In the early months of 1870 many important projects were in process of construction; the Clark House, with its magnificent ballroom, was nearing completion; Elevator “A” was beginning to loom up encouragingly; the railroad company’s dock works on the shore interested most people and Culver’s dock was expected to add to the general prosperity all felt was assured. Then, the breakwater project was finding employment for many men, property owners, no doubt, seeing in all this work by outside interests that their pockets were, 191figuratively speaking, already bulging with money. And, of course, not one interested Duluthian was likely for a moment to forget the all-important railway undertaking then fast nearing completion.
Elevator A.-According to Egan, work on the elevator began in 1869, and was in charge of Mr. C. B. Newcombe. Regarding the construction work, Egan said: In 1869 the construction of Elevator A was begun. Mr. C. B. Newcombe had charge, and being an elegant young and Christian gentleman, he considered it the proper thing to have all his employees assemble every morning for prayers. This mob of something like two hundred men of all nationalities and religions, some of them just off the Union Pacific Road and altogether a hard lot, took it at first as a joke, but when Mr. Newcombe, on two or three successive occasions, led the prayer, he would get a bootjack, loaf of bread, or fish, hurled, at his head. Divine prayer stopped after the first week, and has never since, directly or indirectly, been connected with the elevator or wheat business of Duluth.
Graves, Munger and Markell were the men responsible for the elevator enterprise of 1869-70, states Bardon. Elevator “A” was completed on September 24, 1870, but it was not until May 30, 1871, that the first shipment of grain was made, the propeller “St. Paul” then taking 11,500 bushels of wheat. The building of Elevator “A,” of course, was in no way connected with the settlement of North Dakota, because it was not until December, 1870, that the first acre of land in that state was entered, and it was not, it appears, until 1875 that Oliver Dalrymple opened up his Red River Valley farm, and demonstrated that the soil of the Dakotas could not be excelled for the production of No. 1 hard wheat. Dalrymple’s first wheat was shipped to Duluth, passing into Elevator “A,” having been purchased by Charles B. Newcombe and Company, the lessees of the elevator.
Charles F. Johnson, who arrived from St. Paul in March, 1870, spoke of “the small army of men” he then saw “employed laying the foundations for a grain elevator, and constructing a breakwater in front of it.” Elevator “A” had a capacity of 350,000 bushels and was built by the Union Improvement and Elevator Company. In 1872, Munger and Markell built Elevator No. 1, of 200,000 bushels capacity. In 1878 Elevator “A” was enlarged to 560,000 bushels capacity. These two elevators met the requirements of the trade until 1880, when Elevator No. 1 burned. Elevator “A” met a similar fate on the night of November 27, 1886, but by that time, Duluth had many other elevators; indeed, to an aggregate capacity of eleven million bushels.
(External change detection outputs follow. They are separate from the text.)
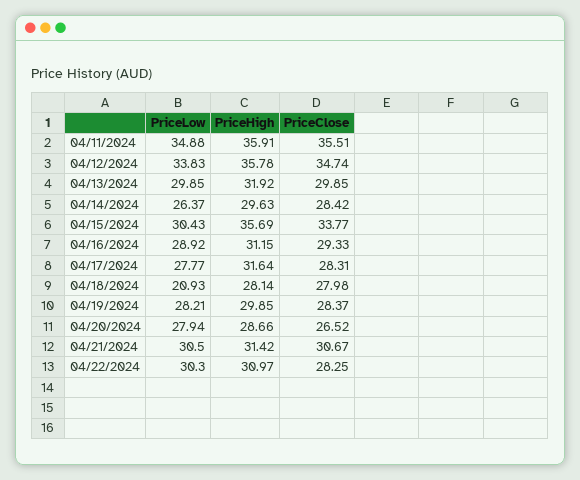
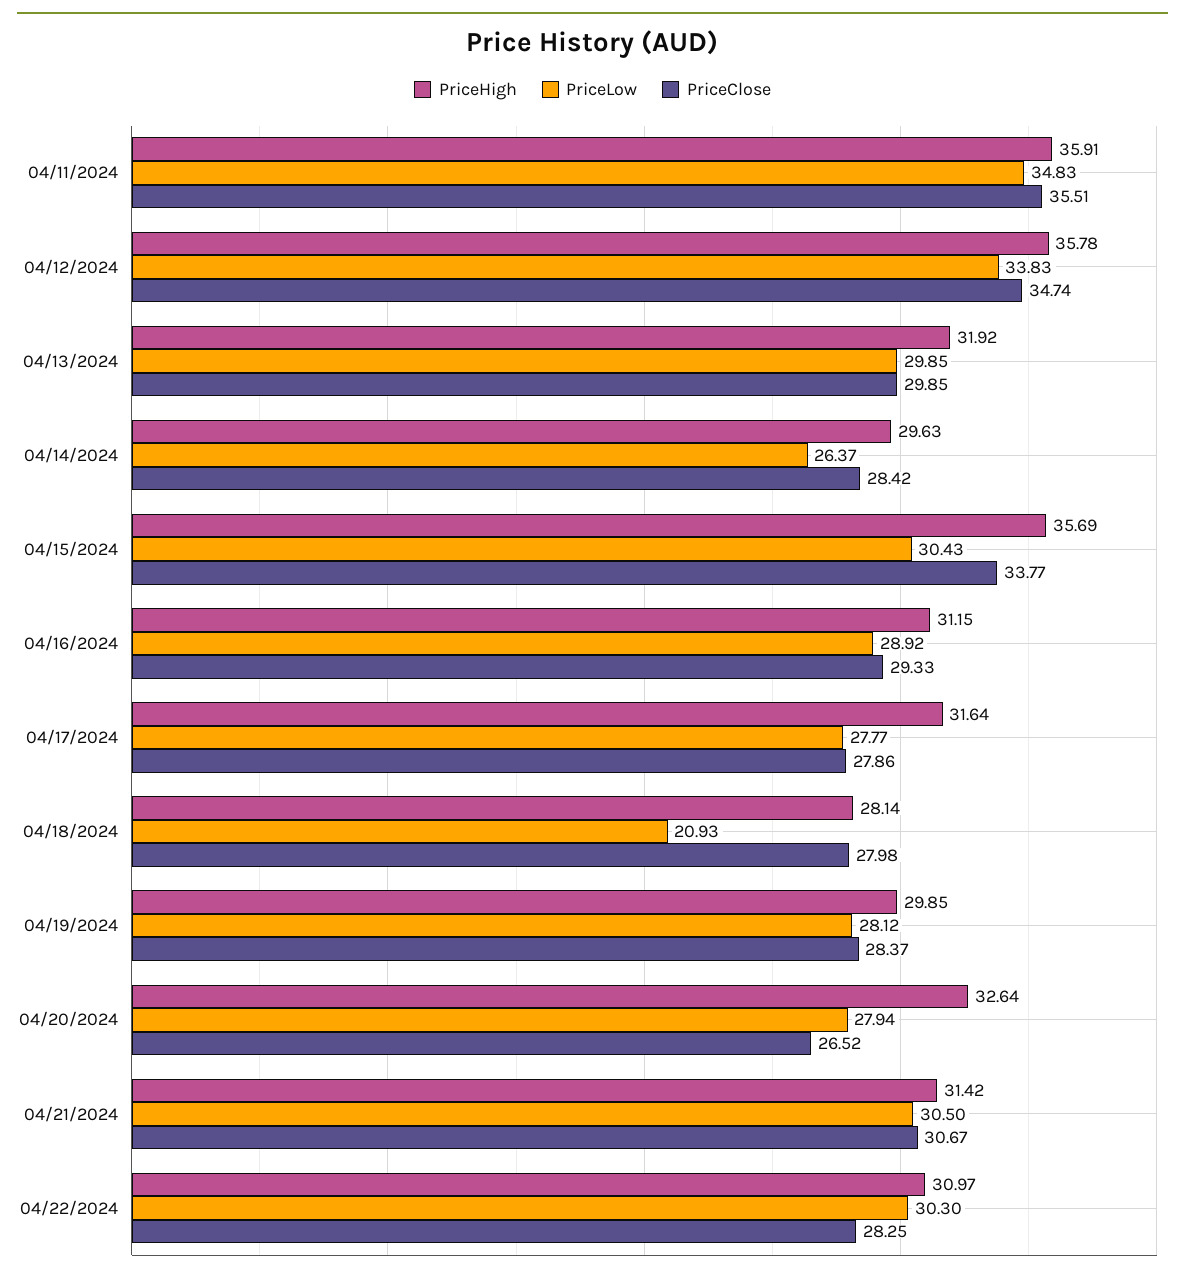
PriceLow, 04/11/2024: 34.88 -> 34.83
PriceClose, 04/17/2024: 28.31 -> 27.86
PriceLow, 04/19/2024: 28.21 -> 28.12
PriceHigh, 04/20/2024: 28.66 -> 32.64

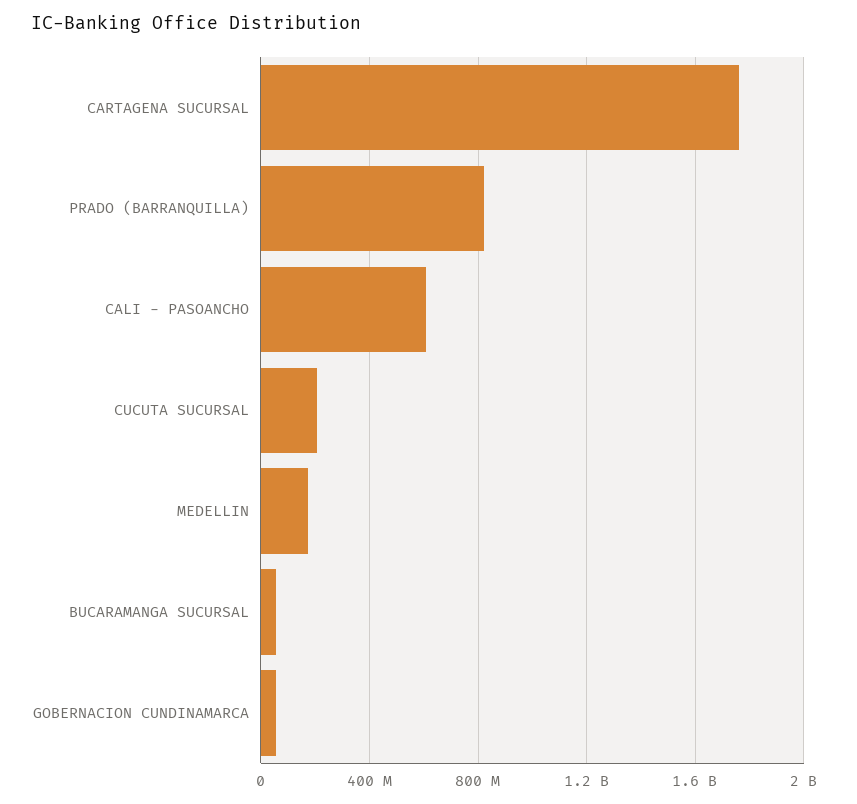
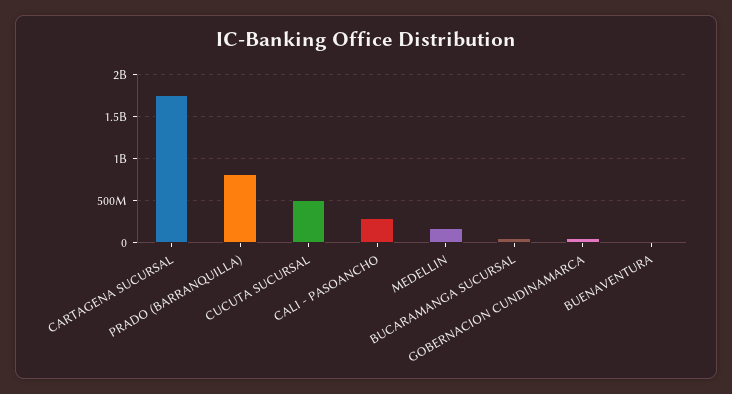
CALI - PASOANCHO: 600000000 -> 300000000
CUCUTA SUCURSAL: 200000000 -> 500000000
BUENAVENTURA: none -> 0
Jerome E. Cooley, who first saw the Head of the Lakes in the summer of 1870, had the following to say regarding the Citizen’s Dock, Elevator “A,” the breakwater and that part of Duluth: On July 4, 1870, I first saw Lake Superior, and a country road where Superior Street now is, a few winding tracks up the hill, and a road down Minnesota Point on St. Croix Avenue. The marsh where Lake Avenue was afterwards made was not at that time filled in. … They were then digging the canal, and St. Croix Avenue was the regular thoroughfare. The marsh covered all the space from Michigan Street to the canal, with a bank of gravel near the lake shore, where the road was constructed. When the old Lake Superior and Mississippi Railroad was built in here, and constructed their dock at the foot of Third Avenue, East, they cut off a portion of the lake where the City Hall, Forward’s and Totman’s buildings now stand. The railroad came in on piles from Rice’s Point. … Col. Joshua Culver had built what was called the Citizen’s dock out into the lake, about two blocks this side of the canal. The Union Improvement and Elevator Company had built Elevator “A” at the foot of Fifth Avenue, East, with enough of a breakwater to protect boats, when there was no wind. But the first wind that came … washed the most of it away, and the steamer “St. Paul,” which was lying at the dock, broke loose from her moorings.
The railway company had built a dock, known as De Costa’s, on the west side of Rice’s Point, in 1869, and the railway plant necessary in the construction work then being prosecuted from the Duluth end was discharged at this dock, but owing to the shallowness of the channel through the Bay of Superior, lightering was often necessary at the natural entrance. As the year advanced, the plan of making an outside harbor, by building a breakwater at right angles to the shore was conceived, making a dock from the breakwater to Minnesota Point possible. The work was commenced in the fall of 1869, and was so far advanced by the opening of navigation in 1870, writes Judge Ensign, that in fair weather, vessels loaded at the dock and discharged their cargoes upon it.